==== Text passage
I have a VAE that I want to train but at loss.backward()
, it shows:
RuntimeError: Trying to create tensor with negative dimension -17146298352: [-17146298352]
Here is part of my code:
for epoch in range(NUM_EPOCHS):
torch.cuda.empty_cache()
loop = tqdm(enumerate(train_loader))
for i, (image, x_tensor, y_tensor) in loop:
x_latent = vae.encode(x_tensor.to('cuda').half())
x_latent = x_latent.latent_dist.sample() * vae.config.scaling_factor
y_reconstructed = vae.decode(x_latent, return_dict=False)[0]
loss = loss_fn(y_reconstructed, y_tensor.to('cuda').half())
optimizer.zero_grad()
loss.backward()
optimizer.step()
loop.set_postfix(loss=loss.item())
Both y_reconstructed
and y_tensor
have the same shape [1, 4, 1024, 1024]
This is the output of the loss variable:
tensor(0.4946, device='cuda:0', dtype=torch.float16,
grad_fn=<MseLossBackward0>)
My model is from HF AutoEncoderKL:
vae = AutoencoderKL.from_pretrained('madebyollin/sdxl-vae-fp16-fix', torch_dtype=torch.float16, use_safetensors=True)
vae.decoder.conv_out = torch.nn.Conv2d(128, 4, kernel_size=(3, 3), stride=(1, 1), padding=(1, 1))
vae.encoder.requires_grad_(False)
vae.to("cuda")
========
**Complete the following**
a – Please return the part of the VAE post from "x_latent = x_latent.latent_dist.sample()" to "optimizer.zero_grad()", word for word.
b – Based on the VAE post, mark each statement yes or no, quoting the words that decide it: (i) y_reconstructed and y_tensor share the shape [1, 4, 1024, 1024]; (ii) the encoder is left with gradients enabled; (iii) the error is raised at optimizer.step().
==== Provided records
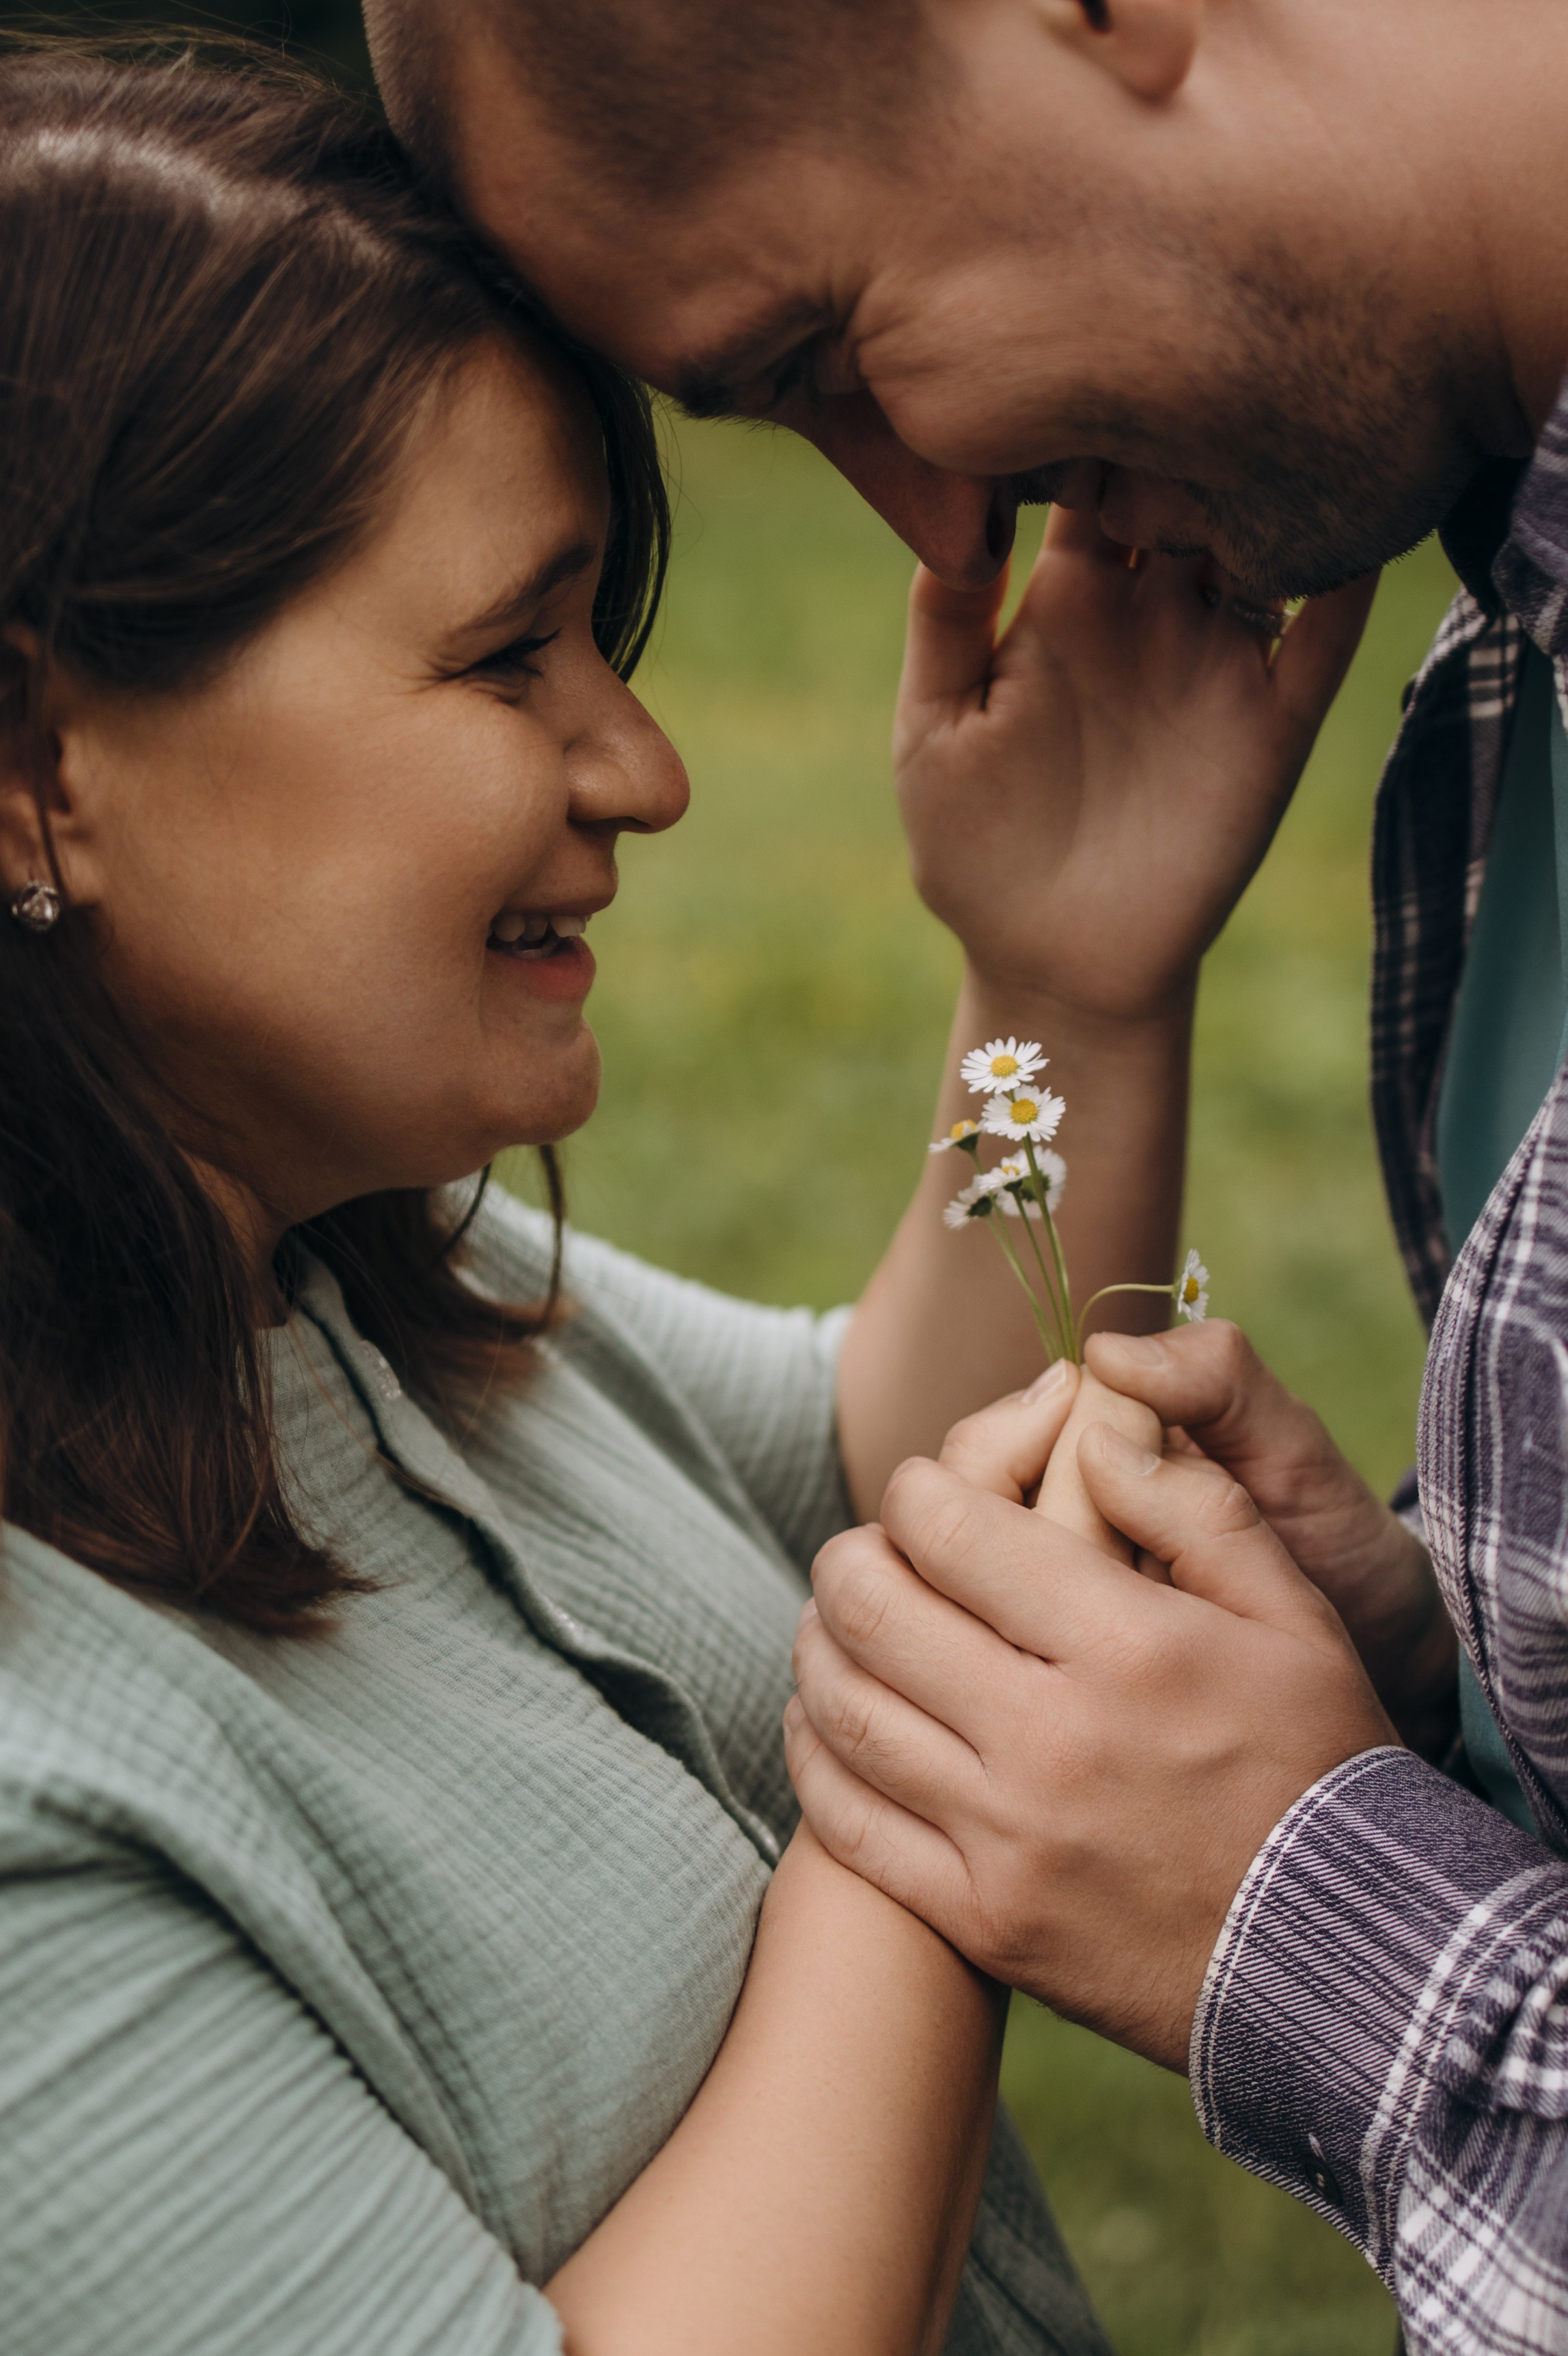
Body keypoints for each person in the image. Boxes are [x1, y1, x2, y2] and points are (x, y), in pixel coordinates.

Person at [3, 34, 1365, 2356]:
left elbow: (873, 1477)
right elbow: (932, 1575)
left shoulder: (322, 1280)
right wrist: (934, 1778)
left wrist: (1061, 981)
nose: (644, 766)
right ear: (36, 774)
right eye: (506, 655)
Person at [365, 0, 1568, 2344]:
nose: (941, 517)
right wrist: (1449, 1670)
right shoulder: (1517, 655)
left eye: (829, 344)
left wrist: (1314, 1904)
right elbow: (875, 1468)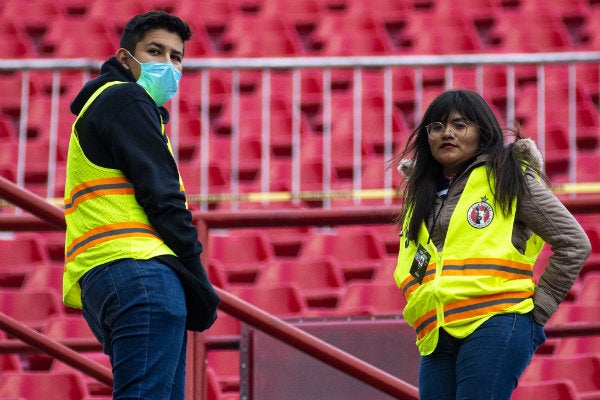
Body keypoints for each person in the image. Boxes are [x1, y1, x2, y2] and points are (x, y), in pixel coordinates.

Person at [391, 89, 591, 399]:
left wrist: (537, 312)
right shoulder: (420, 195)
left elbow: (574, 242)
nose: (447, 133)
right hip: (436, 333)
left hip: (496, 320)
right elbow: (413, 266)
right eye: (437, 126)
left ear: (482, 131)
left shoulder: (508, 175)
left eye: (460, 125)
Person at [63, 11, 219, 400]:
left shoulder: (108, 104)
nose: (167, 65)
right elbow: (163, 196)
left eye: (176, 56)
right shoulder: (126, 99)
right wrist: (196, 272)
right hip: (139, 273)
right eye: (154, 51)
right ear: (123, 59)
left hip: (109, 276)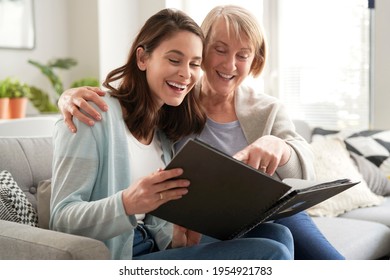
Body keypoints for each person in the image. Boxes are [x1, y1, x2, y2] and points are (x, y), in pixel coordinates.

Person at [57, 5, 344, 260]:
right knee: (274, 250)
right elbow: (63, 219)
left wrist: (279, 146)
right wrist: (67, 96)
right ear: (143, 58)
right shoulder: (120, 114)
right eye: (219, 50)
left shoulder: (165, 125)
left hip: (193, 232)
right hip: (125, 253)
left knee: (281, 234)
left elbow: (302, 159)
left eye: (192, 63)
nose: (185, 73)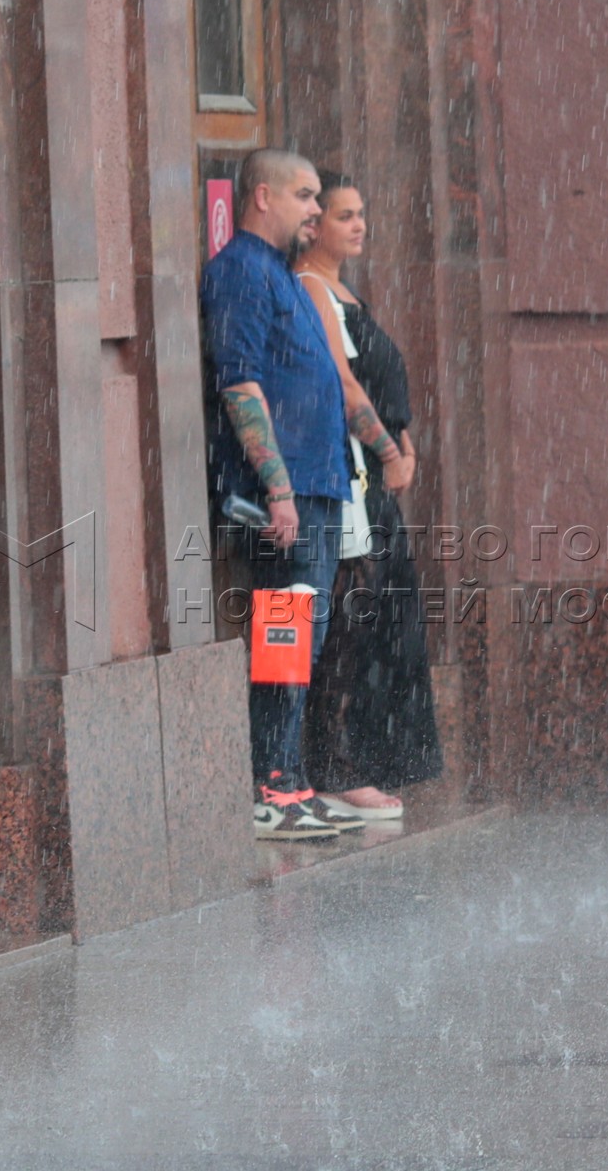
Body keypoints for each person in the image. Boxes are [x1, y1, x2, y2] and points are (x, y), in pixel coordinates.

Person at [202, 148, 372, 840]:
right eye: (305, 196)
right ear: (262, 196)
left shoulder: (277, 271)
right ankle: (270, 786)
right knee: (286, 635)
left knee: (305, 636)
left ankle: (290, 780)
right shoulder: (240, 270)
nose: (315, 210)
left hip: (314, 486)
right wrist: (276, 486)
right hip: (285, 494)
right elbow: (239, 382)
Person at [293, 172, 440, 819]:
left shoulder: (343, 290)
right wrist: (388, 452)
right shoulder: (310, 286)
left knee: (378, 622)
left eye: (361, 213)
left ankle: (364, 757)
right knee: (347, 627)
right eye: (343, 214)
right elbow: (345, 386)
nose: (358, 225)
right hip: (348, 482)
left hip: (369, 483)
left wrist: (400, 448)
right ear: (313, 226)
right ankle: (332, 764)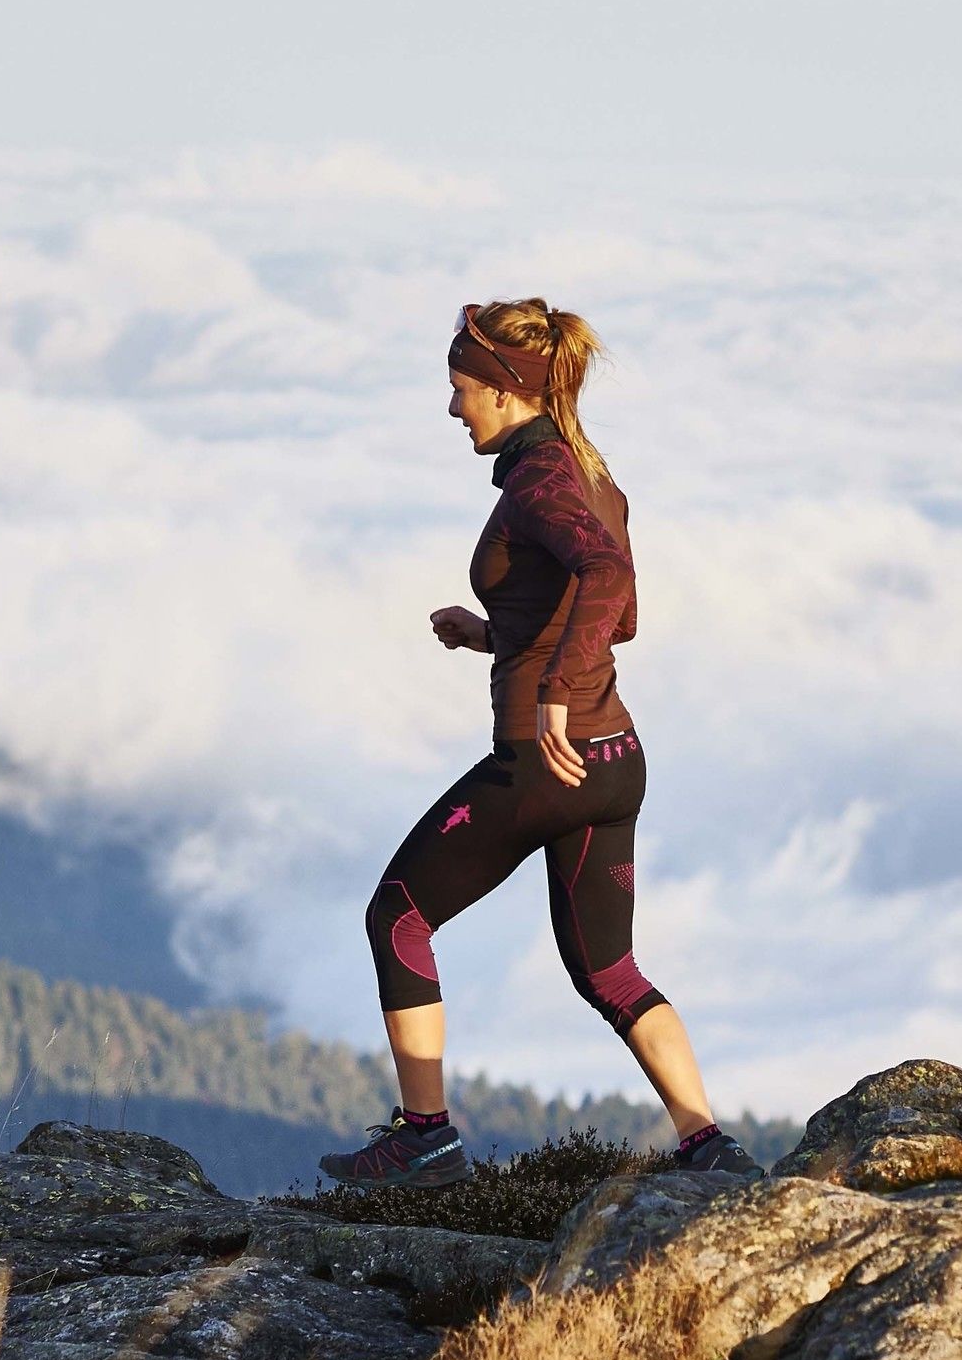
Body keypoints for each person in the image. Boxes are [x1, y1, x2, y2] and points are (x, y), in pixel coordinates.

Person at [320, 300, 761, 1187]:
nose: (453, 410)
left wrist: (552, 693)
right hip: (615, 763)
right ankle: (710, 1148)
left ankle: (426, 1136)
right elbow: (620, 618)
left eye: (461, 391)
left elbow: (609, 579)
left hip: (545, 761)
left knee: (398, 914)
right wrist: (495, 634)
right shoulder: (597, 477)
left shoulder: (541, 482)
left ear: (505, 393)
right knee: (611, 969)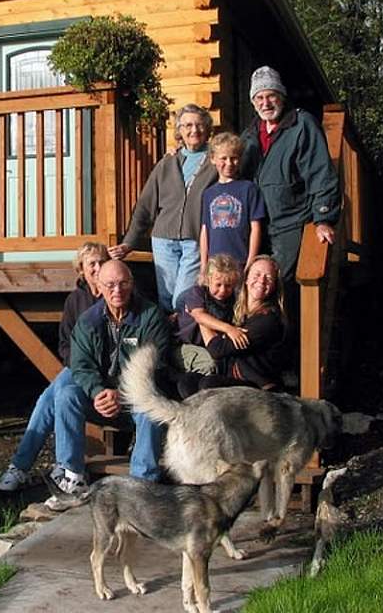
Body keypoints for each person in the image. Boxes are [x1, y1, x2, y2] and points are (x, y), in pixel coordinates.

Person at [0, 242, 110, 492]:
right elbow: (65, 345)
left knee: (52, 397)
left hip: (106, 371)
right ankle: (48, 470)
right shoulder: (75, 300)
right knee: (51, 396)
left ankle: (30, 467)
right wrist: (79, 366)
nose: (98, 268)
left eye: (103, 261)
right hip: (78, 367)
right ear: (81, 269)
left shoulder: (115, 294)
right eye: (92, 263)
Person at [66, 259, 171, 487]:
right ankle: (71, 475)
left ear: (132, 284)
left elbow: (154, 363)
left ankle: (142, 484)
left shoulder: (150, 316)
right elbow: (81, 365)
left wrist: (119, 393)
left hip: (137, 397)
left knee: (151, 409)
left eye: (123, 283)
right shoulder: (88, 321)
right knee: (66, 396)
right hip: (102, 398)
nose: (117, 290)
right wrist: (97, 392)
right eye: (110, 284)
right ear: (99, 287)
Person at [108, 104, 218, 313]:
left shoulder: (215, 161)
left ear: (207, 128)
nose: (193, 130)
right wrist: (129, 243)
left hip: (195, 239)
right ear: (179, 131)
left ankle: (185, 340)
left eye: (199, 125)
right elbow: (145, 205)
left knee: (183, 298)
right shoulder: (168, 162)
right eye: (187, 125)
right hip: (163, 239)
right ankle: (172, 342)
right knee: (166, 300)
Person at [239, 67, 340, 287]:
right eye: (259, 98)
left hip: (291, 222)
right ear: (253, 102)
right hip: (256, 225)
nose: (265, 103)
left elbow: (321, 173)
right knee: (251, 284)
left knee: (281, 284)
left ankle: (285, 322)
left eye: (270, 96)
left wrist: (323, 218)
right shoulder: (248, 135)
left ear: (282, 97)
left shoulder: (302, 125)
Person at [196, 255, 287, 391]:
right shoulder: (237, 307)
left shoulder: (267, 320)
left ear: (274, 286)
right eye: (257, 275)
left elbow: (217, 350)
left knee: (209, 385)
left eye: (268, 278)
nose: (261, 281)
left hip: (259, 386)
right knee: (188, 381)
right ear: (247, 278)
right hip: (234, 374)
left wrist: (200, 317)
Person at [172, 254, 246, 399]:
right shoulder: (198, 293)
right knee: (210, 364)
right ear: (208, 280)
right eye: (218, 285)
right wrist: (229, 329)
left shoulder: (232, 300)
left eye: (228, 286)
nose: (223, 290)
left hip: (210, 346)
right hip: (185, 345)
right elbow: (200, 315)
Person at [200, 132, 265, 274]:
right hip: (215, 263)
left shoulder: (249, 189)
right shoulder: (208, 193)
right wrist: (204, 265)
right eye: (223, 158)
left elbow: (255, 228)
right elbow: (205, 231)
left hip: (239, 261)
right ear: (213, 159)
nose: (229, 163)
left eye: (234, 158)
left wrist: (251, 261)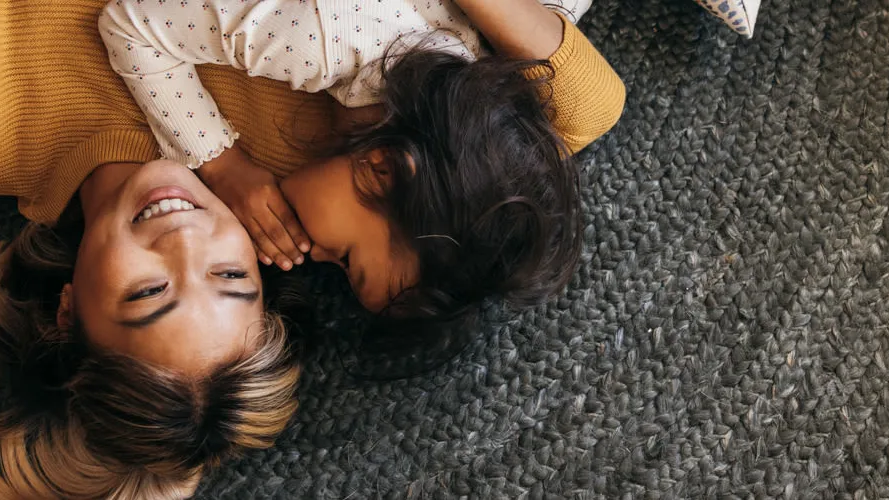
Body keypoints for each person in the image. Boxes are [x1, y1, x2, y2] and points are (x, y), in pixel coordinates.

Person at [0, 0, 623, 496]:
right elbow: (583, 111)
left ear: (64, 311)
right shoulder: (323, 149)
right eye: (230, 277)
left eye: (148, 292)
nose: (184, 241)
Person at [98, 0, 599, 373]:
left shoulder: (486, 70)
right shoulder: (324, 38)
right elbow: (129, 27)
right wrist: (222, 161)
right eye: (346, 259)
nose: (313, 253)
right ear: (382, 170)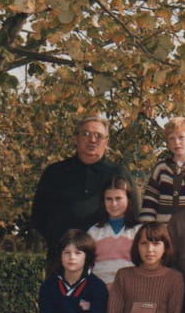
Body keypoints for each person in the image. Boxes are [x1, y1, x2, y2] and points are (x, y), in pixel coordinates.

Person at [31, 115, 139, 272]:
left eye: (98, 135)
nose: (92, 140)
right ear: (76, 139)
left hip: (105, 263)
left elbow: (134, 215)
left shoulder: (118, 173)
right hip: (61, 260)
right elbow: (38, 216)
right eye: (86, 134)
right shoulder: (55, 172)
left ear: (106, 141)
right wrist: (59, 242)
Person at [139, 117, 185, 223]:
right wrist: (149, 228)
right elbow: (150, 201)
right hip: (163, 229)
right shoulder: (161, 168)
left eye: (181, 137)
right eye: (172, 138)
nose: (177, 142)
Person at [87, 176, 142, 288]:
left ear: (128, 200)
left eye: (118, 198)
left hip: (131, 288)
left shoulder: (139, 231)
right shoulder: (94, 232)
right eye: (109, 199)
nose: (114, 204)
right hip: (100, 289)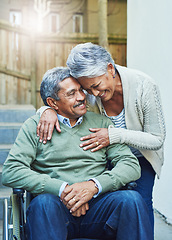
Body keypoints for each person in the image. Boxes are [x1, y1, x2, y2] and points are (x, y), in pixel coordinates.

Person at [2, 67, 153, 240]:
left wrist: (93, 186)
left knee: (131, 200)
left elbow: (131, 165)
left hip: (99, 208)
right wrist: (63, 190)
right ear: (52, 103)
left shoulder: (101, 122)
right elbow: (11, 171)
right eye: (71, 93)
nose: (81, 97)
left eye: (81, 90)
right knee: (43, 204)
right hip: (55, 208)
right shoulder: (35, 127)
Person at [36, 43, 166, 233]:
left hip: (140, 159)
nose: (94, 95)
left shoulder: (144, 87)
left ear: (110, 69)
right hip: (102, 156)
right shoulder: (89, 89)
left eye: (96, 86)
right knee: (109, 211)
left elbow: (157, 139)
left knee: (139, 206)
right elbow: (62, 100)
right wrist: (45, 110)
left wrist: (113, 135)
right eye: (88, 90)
========
**Solutions by task**
a –
x_latent = x_latent.latent_dist.sample() * vae.config.scaling_factor
y_reconstructed = vae.decode(x_latent, return_dict=False)[0]
loss = loss_fn(y_reconstructed, y_tensor.to('cuda').half())
optimizer.zero_grad()

b –
(i) Yes: "Both y_reconstructed and y_tensor have the same shape [1, 4, 1024, 1024]"
(ii) No: "vae.encoder.requires_grad_(False)"
(iii) No: "I have a VAE that I want to train but at loss.backward()"